[Collected data]
○ ○ ○ ○ ○ ○ ○
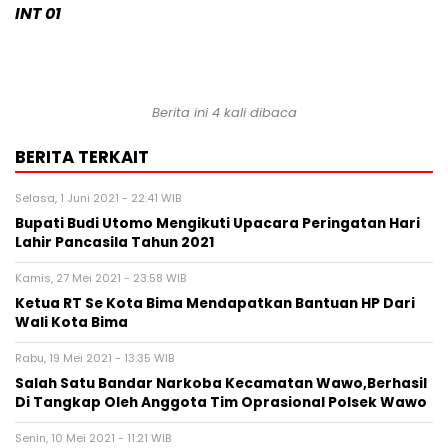
INT 01
Berita ini 4 kali dibaca
BERITA TERKAIT
Selasa, 1 Juni 2021 - 22:41 WIB
Bupati Budi Utomo Mengikuti Upacara Peringatan Hari
Lahir Pancasila Tahun 2021
Kamis, 27 Mei 2021 - 23:58 WIB
Ketua RT Se Kota Bima Mendapatkan Bantuan HP Dari
Wali Kota Bima
Rabu, 19 Mei 2021 - 13:35 WIB
Salah Satu Bandar Narkoba Kecamatan Wawo,Berhasil
Di Tangkap Oleh Anggota Tim Oprasional Polsek Wawo
Senin, 10 Mei 2021 - 11:21 WIB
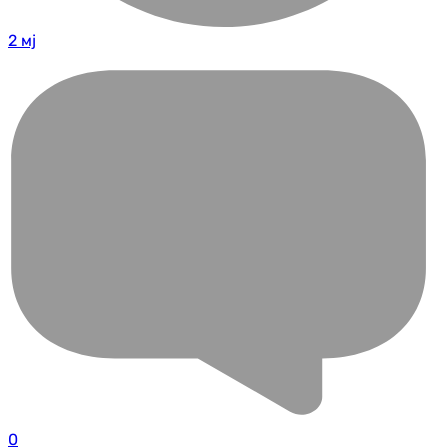
2 мј
0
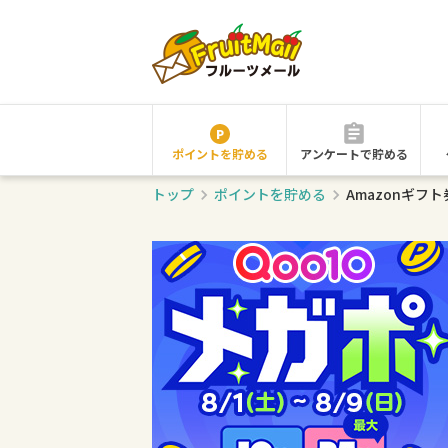
ポイントを貯める
アンケートで貯める
トップ
ポイントを貯める
Amazonギフ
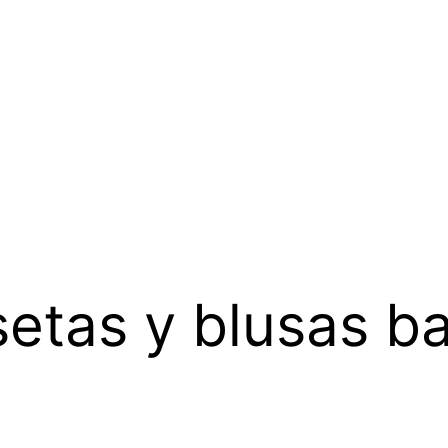
etas y blusas b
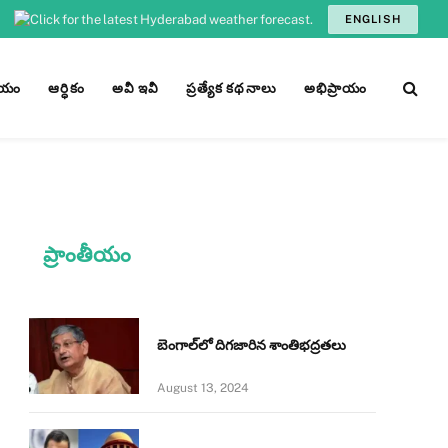
ENGLISH
ీయం
ఆర్ధికం
అవీ ఇవీ
ప్రత్యేక కథనాలు
అభిప్రాయం
ప్రాంతీయం
బెంగాల్‌లో దిగజారిన శాంతిభద్రతలు
August 13, 2024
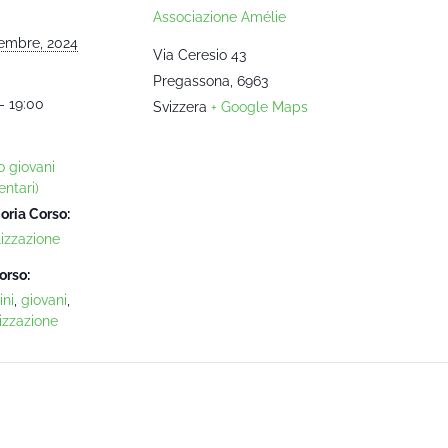
Associazione Amélie
embre, 2024
Via Ceresio 43
Pregassona
,
6963
- 19:00
Svizzera
+ Google Maps
o giovani
ntari)
oria Corso:
lizzazione
orso:
ni
,
giovani
,
izzazione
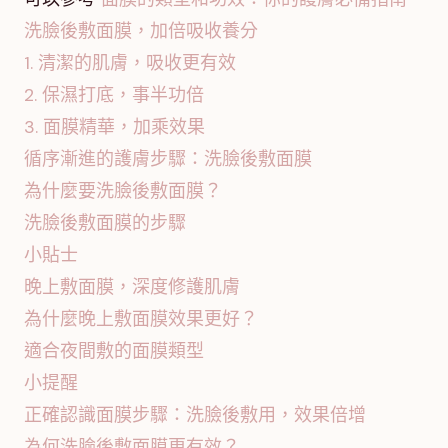
洗臉後敷面膜，加倍吸收養分
1. 清潔的肌膚，吸收更有效
2. 保濕打底，事半功倍
3. 面膜精華，加乘效果
循序漸進的護膚步驟：洗臉後敷面膜
為什麼要洗臉後敷面膜？
洗臉後敷面膜的步驟
小貼士
晚上敷面膜，深度修護肌膚
為什麼晚上敷面膜效果更好？
適合夜間敷的面膜類型
小提醒
正確認識面膜步驟：洗臉後敷用，效果倍增
為何洗臉後敷面膜更有效？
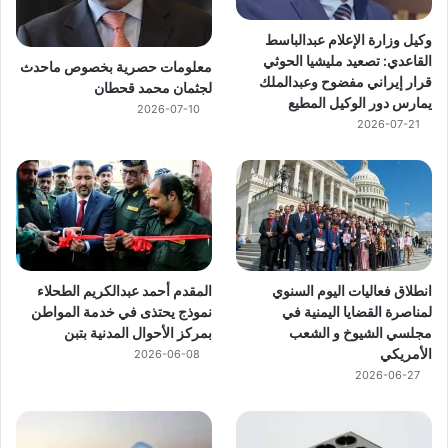
وكيل وزارة الإعلام عبدالباسط
القاعدي: تصعيد مليشيا الحوثي
معلومات حصرية بخصوص ماحدث
قرار إيراني مفضوح وعبدالملك
لجثمان محمد قحطان
يمارس دور الوكيل المطيع
2026-07-10
2026-07-21
انطلاق فعاليات اليوم السنوي
المقدم أحمد عبدالكريم الطحلاء
لمناصرة القضايا اليمنية في
نموذج يحتذى في خدمة المواطن
مجلسي الشيوخ و الشعب
بمركز الأحوال المدنية بتبن
الأمريكي
2026-06-08
2026-06-27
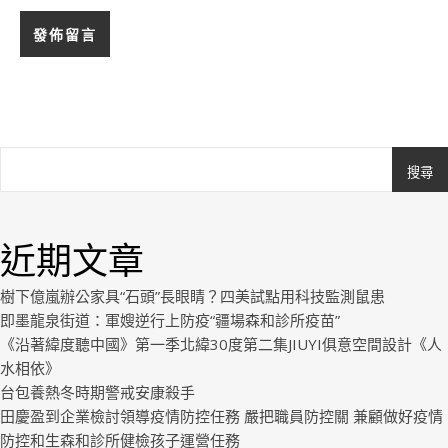
搜尋
Ashe
由
WP
近期文章
Royal
.
樹下億嵐辦公家具“石頭”長眼睛？四美試點用科技監測鼠患
即墨龍泉街道：軍嫂逆行上防疫“疆場森和診所疫苗”
《沿著緯度聽中國》第一季北緯30度第二集JIUYI俱意空間設計《人
水相依》
台包養熱冬時期警戒安康殺手
田慶盈到企業檢討領導疫情防控任務 嚴把職員防控關 兼顧做好疫情
防控和生森和診所健檢孩子運營任務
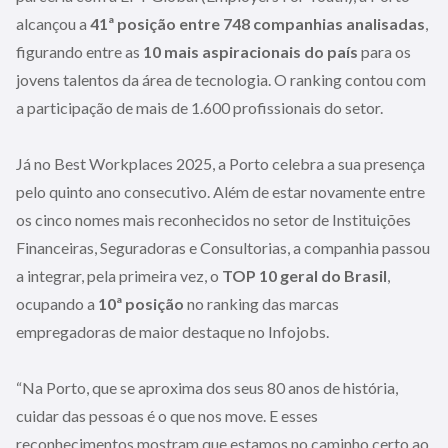
alcançou a
41ª posição entre 748 companhias analisadas
,
figurando entre as
10 mais aspiracionais do país
para os
jovens talentos da área de tecnologia. O ranking contou com
a participação de mais de 1.600 profissionais do setor.
Já no Best Workplaces 2025, a Porto celebra a sua presença
pelo quinto ano consecutivo. Além de estar novamente entre
os cinco nomes mais reconhecidos no setor de Instituições
Financeiras, Seguradoras e Consultorias, a companhia passou
a integrar, pela primeira vez, o
TOP 10 geral do Brasil
,
ocupando a
10ª posição
no ranking das marcas
empregadoras de maior destaque no Infojobs.
“Na Porto, que se aproxima dos seus 80 anos de história,
cuidar das pessoas é o que nos move. E esses
reconhecimentos mostram que estamos no caminho certo ao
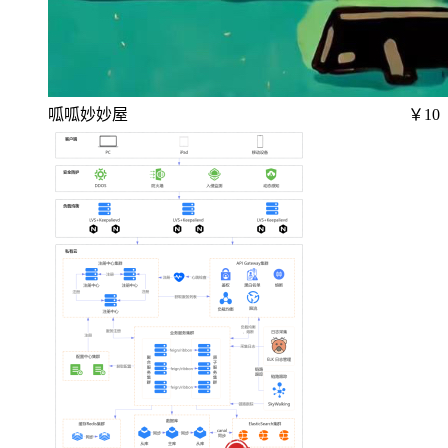
呱呱妙妙屋
￥10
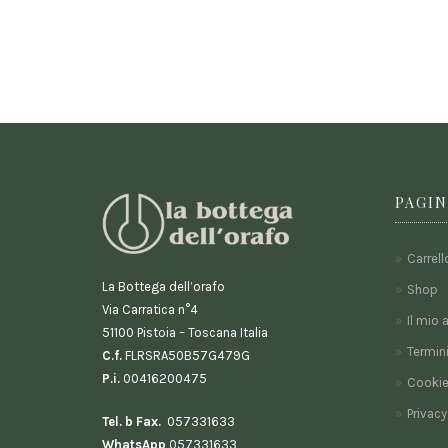
PAGIN
Carrell
La Bottega dell’orafo
Shop
Via Carratica n°4
Il mio 
51100 Pistoia – Toscana Italia
Termini
C.f.
FLRSRA50B57G479G
P.i.
00416200475
Cookie
Privacy
Tel. b Fax.
057331633
WhatsApp
057331633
○ ○ ○ ○ ○ ○ ○
- [AIM OF THE EXERCISE]:
Please rewrite the text of all the records above, replacing "WIB" with "WITA" each time it occurs and keeping everything else the same. Leave the pictures out of your answer.

- [TASK SOLUTION]:
INT 01
Berita ini 4 kali dibaca
BERITA TERKAIT
Selasa, 1 Juni 2021 - 22:41 WITA
Bupati Budi Utomo Mengikuti Upacara Peringatan Hari
Lahir Pancasila Tahun 2021
Kamis, 27 Mei 2021 - 23:58 WITA
Ketua RT Se Kota Bima Mendapatkan Bantuan HP Dari
Wali Kota Bima
Rabu, 19 Mei 2021 - 13:35 WITA
Salah Satu Bandar Narkoba Kecamatan Wawo,Berhasil
Di Tangkap Oleh Anggota Tim Oprasional Polsek Wawo
Senin, 10 Mei 2021 - 11:21 WITA
2 мј
0
ポイントを貯める
アンケートで貯める
トップ
ポイントを貯める
Amazonギフ
etas y blusas b
ENGLISH
ీయం
ఆర్ధికం
అవీ ఇవీ
ప్రత్యేక కథనాలు
అభిప్రాయం
ప్రాంతీయం
బెంగాల్‌లో దిగజారిన శాంతిభద్రతలు
August 13, 2024
Associazione Amélie
embre, 2024
Via Ceresio 43
Pregassona
,
6963
- 19:00
Svizzera
+ Google Maps
o giovani
ntari)
oria Corso:
lizzazione
orso:
ni
,
giovani
,
izzazione
洗臉後敷面膜，加倍吸收養分
1. 清潔的肌膚，吸收更有效
2. 保濕打底，事半功倍
3. 面膜精華，加乘效果
循序漸進的護膚步驟：洗臉後敷面膜
為什麼要洗臉後敷面膜？
洗臉後敷面膜的步驟
小貼士
晚上敷面膜，深度修護肌膚
為什麼晚上敷面膜效果更好？
適合夜間敷的面膜類型
小提醒
正確認識面膜步驟：洗臉後敷用，效果倍增
為何洗臉後敷面膜更有效？
وكيل وزارة الإعلام عبدالباسط
القاعدي: تصعيد مليشيا الحوثي
معلومات حصرية بخصوص ماحدث
قرار إيراني مفضوح وعبدالملك
لجثمان محمد قحطان
يمارس دور الوكيل المطيع
2026-07-10
2026-07-21
انطلاق فعاليات اليوم السنوي
المقدم أحمد عبدالكريم الطحلاء
لمناصرة القضايا اليمنية في
نموذج يحتذى في خدمة المواطن
مجلسي الشيوخ و الشعب
بمركز الأحوال المدنية بتبن
الأمريكي
2026-06-08
2026-06-27
搜尋
Ashe
由
WP
近期文章
Royal
.
樹下億嵐辦公家具“石頭”長眼睛？四美試點用科技監測鼠患
即墨龍泉街道：軍嫂逆行上防疫“疆場森和診所疫苗”
《沿著緯度聽中國》第一季北緯30度第二集JIUYI俱意空間設計《人
水相依》
台包養熱冬時期警戒安康殺手
田慶盈到企業檢討領導疫情防控任務 嚴把職員防控關 兼顧做好疫情
防控和生森和診所健檢孩子運營任務
alcançou a
41ª posição entre 748 companhias analisadas
,
figurando entre as
10 mais aspiracionais do país
para os
jovens talentos da área de tecnologia. O ranking contou com
a participação de mais de 1.600 profissionais do setor.
Já no Best Workplaces 2025, a Porto celebra a sua presença
pelo quinto ano consecutivo. Além de estar novamente entre
os cinco nomes mais reconhecidos no setor de Instituições
Financeiras, Seguradoras e Consultorias, a companhia passou
a integrar, pela primeira vez, o
TOP 10 geral do Brasil
,
ocupando a
10ª posição
no ranking das marcas
empregadoras de maior destaque no Infojobs.
“Na Porto, que se aproxima dos seus 80 anos de história,
cuidar das pessoas é o que nos move. E esses
reconhecimentos mostram que estamos no caminho certo ao
呱呱妙妙屋
￥10
PAGIN
Carrell
La Bottega dell’orafo
Shop
Via Carratica n°4
Il mio 
51100 Pistoia – Toscana Italia
Termini
C.f.
FLRSRA50B57G479G
P.i.
00416200475
Cookie
Privacy
Tel. b Fax.
057331633
WhatsApp
057331633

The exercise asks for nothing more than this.